[Editor's note: We asked for open letters and we like our writers authentic. This is what came. It's a real and brutal facet of reality, and it's far from entertaining, but ManArchy Mag never meant to be shy.]
To the boy with the pretty mouth,
2010 was the happiest year of my life.
I thought you were perfect. You told me I was perfect. You had the prettiest mouth I had ever seen. You told me I was beautiful. I had butterflies. You told me you didn’t know how you had gotten so lucky. I lived on a cloud. You sent me pictures of hearts and kittens. You were like heroin to me. You told me you wanted to hold me until we were stuck together. I only wanted you. You told me you couldn’t believe you had ever dated anyone else.

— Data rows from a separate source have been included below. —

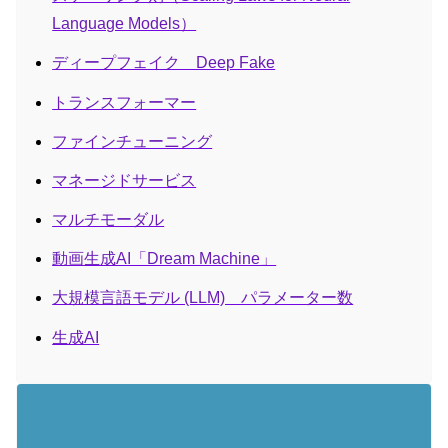
Language Models）
ディープフェイク Deep Fake
トランスフォーマー
ファインチューニング
マネージドサービス
マルチモーダル
動画生成AI「Dream Machine」
大規模言語モデル (LLM) パラメーター数
生成AI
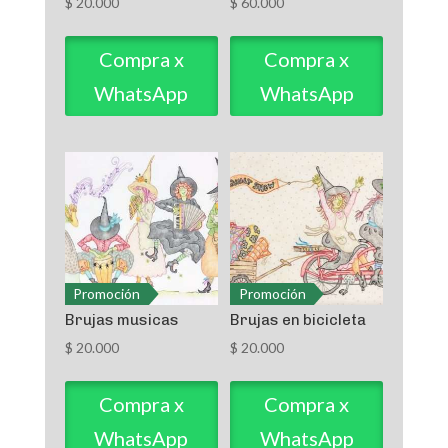
$
20.000
$
60.000
Compra x
Compra x
WhatsApp
WhatsApp
Promoción
Promoción
Brujas musicas
Brujas en bicicleta
$
20.000
$
20.000
Compra x
Compra x
WhatsApp
WhatsApp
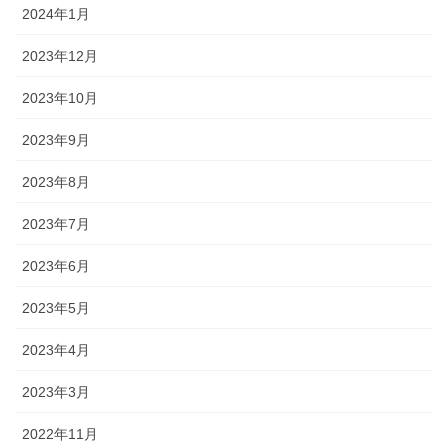
2024年1月
2023年12月
2023年10月
2023年9月
2023年8月
2023年7月
2023年6月
2023年5月
2023年4月
2023年3月
2022年11月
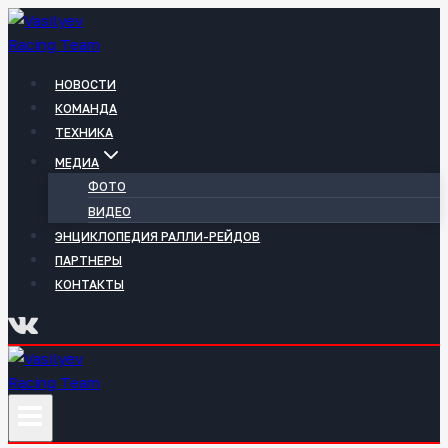
Перейти
к
содержимому
НОВОСТИ
КОМАНДА
ТЕХНИКА
МЕДИА
ФОТО
ВИДЕО
ЭНЦИКЛОПЕДИЯ РАЛЛИ-РЕЙДОВ
ПАРТНЕРЫ
КОНТАКТЫ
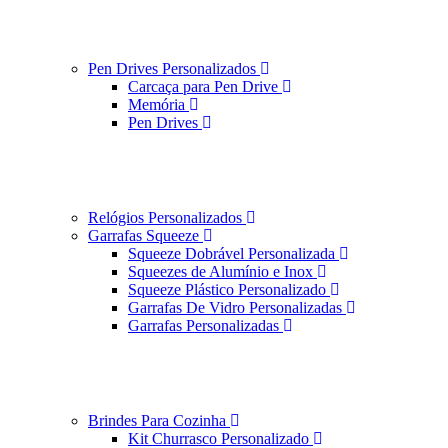
Pen Drives Personalizados
Carcaça para Pen Drive
Memória
Pen Drives
Relógios Personalizados
Garrafas Squeeze
Squeeze Dobrável Personalizada
Squeezes de Alumínio e Inox
Squeeze Plástico Personalizado
Garrafas De Vidro Personalizadas
Garrafas Personalizadas
Brindes Para Cozinha
Kit Churrasco Personalizado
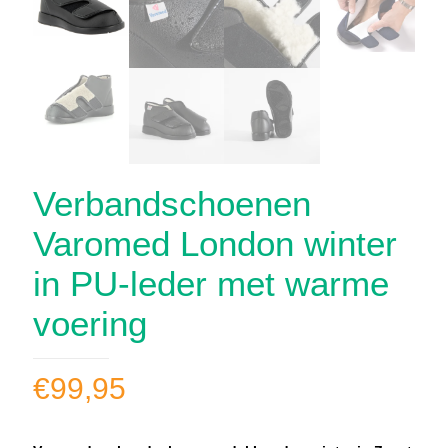
Verbandschoenen
Varomed London winter
in PU-leder met warme
voering
€
99,95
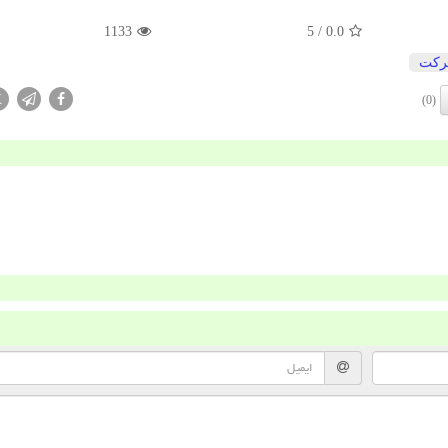
1133
/ 5
0.0
كت
X
(0)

Sociopaths are very charming.
I told you I was scared. I told you about my heartbreaks. I told you I was two years from thirty, a ticking clock. I told you to leave me alone if you weren’t serious. I asked you not to make a fool of me. And you told me I was it. I was your heart. I was your world. I was your life. We became inseparable. There was never enough time to be naked. We became best friends. We built forts in the living room like children. We became the perfect couple. We were grossly in love.
Sociopaths are incredible liars.
“I love you so much, my heart feels like it will burst whenever I see you.”
“I have never. Ever. Felt so close to anyone in my life. You are everything to me.”
“You are perfect! Being with you is unlike anything I could ever hope for. I want you all the time, in every single way.”
“You really are my world. I love you so much. I can’t wait to just be near you again.”
“You are like nothing I’ve ever experienced and I couldn’t be happier.”
A handful of hundreds of texts of the same. Not just at the beginning of our relationship, but two years’ worth. Do you think it’s creepy that I still have those? They’re on my old BlackBerry. Do you want to know what I think is creepy? While you were saying these things to me every day, you were also fucking other people.
Sociopaths are promiscuous, shallow, and incapable of long-term relationships.
It might be different if this was a story about a girl and a boy who fell in love and over time that love faded and the boy fell in love with someone else. There’s a logical turn of events in that story. Or the boy who isn’t interested in a relationship and the girl thinks she can change him, but she never does. I’m familiar with that story. But you. You were never faithful. You were always sleeping with strangers and sending love notes to others. From the moment I met you. And you were also the one who asked me to move in with you. We got a puppy together. We spent at least one night a week with my parents. What could you possibly have to gain from this ridiculous façade of a relationship?
Sociopaths have a general disregard for the feelings of others.
Sociopaths are manipulative.
Sociopaths are selfish.
I understand what you get from the random fucks you have with strangers. I understand how much you crave the attention you get when flirting with other girls. I do not understand what you got from me. How could you do this to me? What kind of human being could be such a duplicitous monster?
Only a sociopath.
Except that you cried as much as I did when I discovered your secrets. Whether it was from actual guilt for what you had done or fear that I might tell people you’re not the perfect man they think you are, I don’t know. I do know that you destroyed something inside of me. Eventually the loneliness will probably change things, but right now even the thought of dating someone makes me physically sick to my stomach.
Is this what you wanted?
At the end you told me everything was real. Our love, our life, and you – you were real. You said that I knew 90% of you. It was just this other 10% you kept in the dark. And that 10% changed everything. I don’t believe that. I don’t believe the person I fell in love with ever existed. I have to think of you as a monster. A sociopath. Nothing else makes sense to me. I don’t think you’re capable of feeling actual love, although you have managed to fake it brilliantly. If you ever do feel love for someone, I hope they murder you inside.